Post-exit company trajectories are usually unconfounded. Off the cap table, no longer a shareholder (or a diminishing one as you sell off/distribute), eventually leaving the Board. You can cheer for the squad or forget about it, but you've freed the corporation and it's back to portfolio work.
As I look at the downward track of most SPACs and other tarnished IPOs from the last few years, I wonder how I would feel if those were my legacy. Is my job done? Yes. When investing in a business, the odds are against it surviving, let alone thriving and being able to find sunlight. SPAC sponsors, institutional buyers, retail investments. Free trade in an open market is their right. Risking and losing capital is the system working! But
We were lead or co-lead investors in our first three funds, but as additional VCs joined the company, we were pushed down the cap table. Voting your shares rarely matters; supporting the firm when they need it does. Being valuable, consistent, and helping the company improve builds trust with the founders.

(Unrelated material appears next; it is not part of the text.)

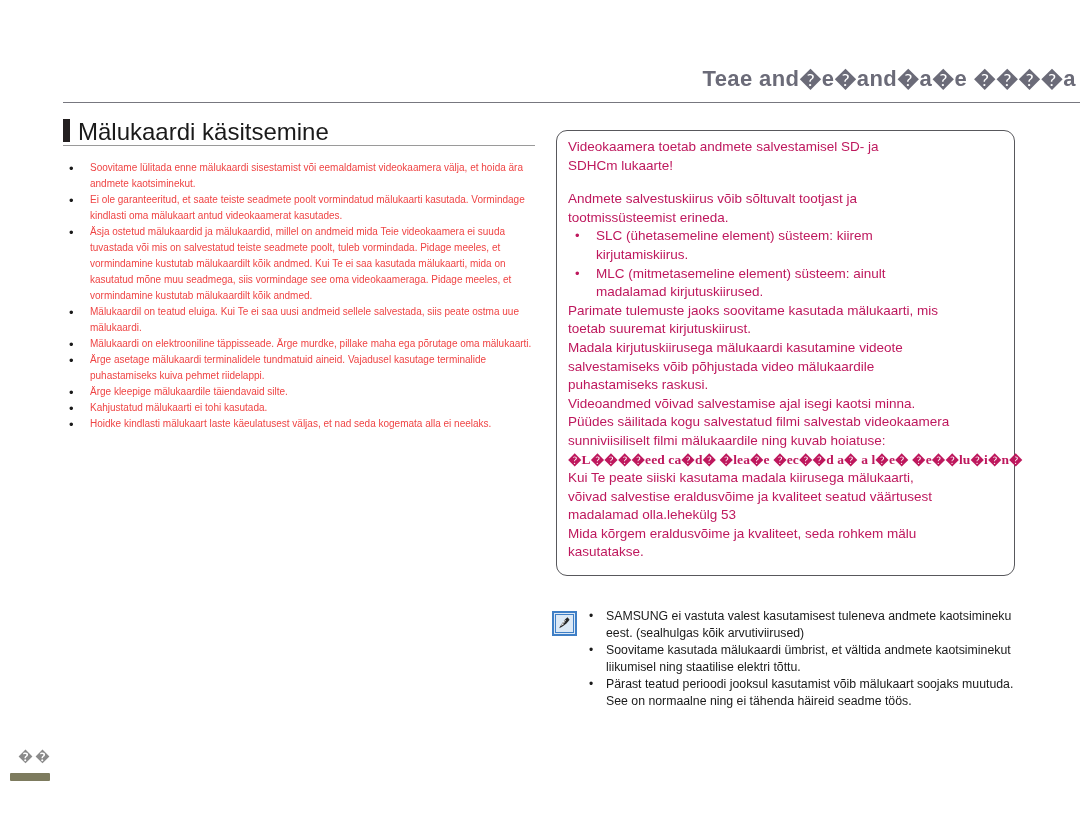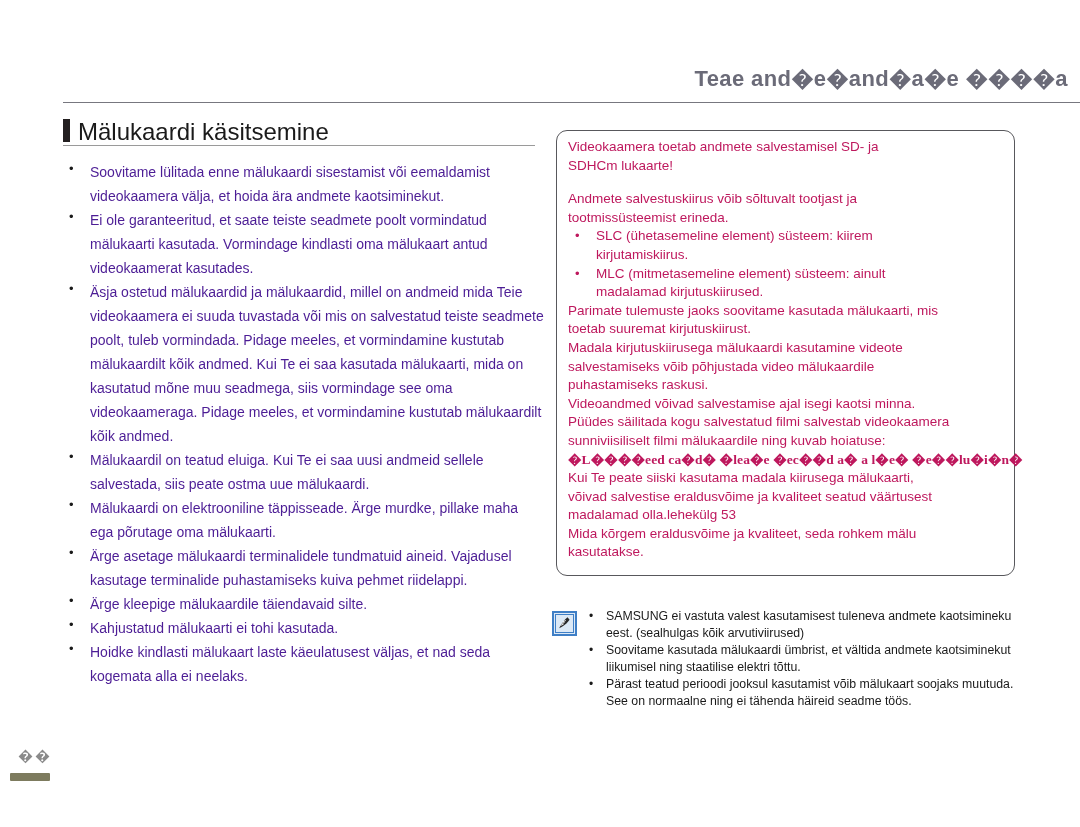"Teae and�e�and�a�e ����a" .header-title { right: 12px -> 4px }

I hope every startup we sponsor becomes a successful public company before, during, and after we benefit. My perspective of American capitalism. Well, a stock ticker has a lot of garbage, and I support all types of regulation simplification (in addition to being a person investor in the Long-Term Stock Exchange). Yet being owned by a large group of investors and making actual gains for them is great. Likewise does seeing someone you met when they were just starting out become a public company CEO without losing their voice, leadership, or beliefs.
I'm just thinking about what we can do from the start to realize value from our investments and build companies with bright futures. Maybe seed venture financing shouldn't impact those outcomes, but I'm not comfortable giving up that obligation.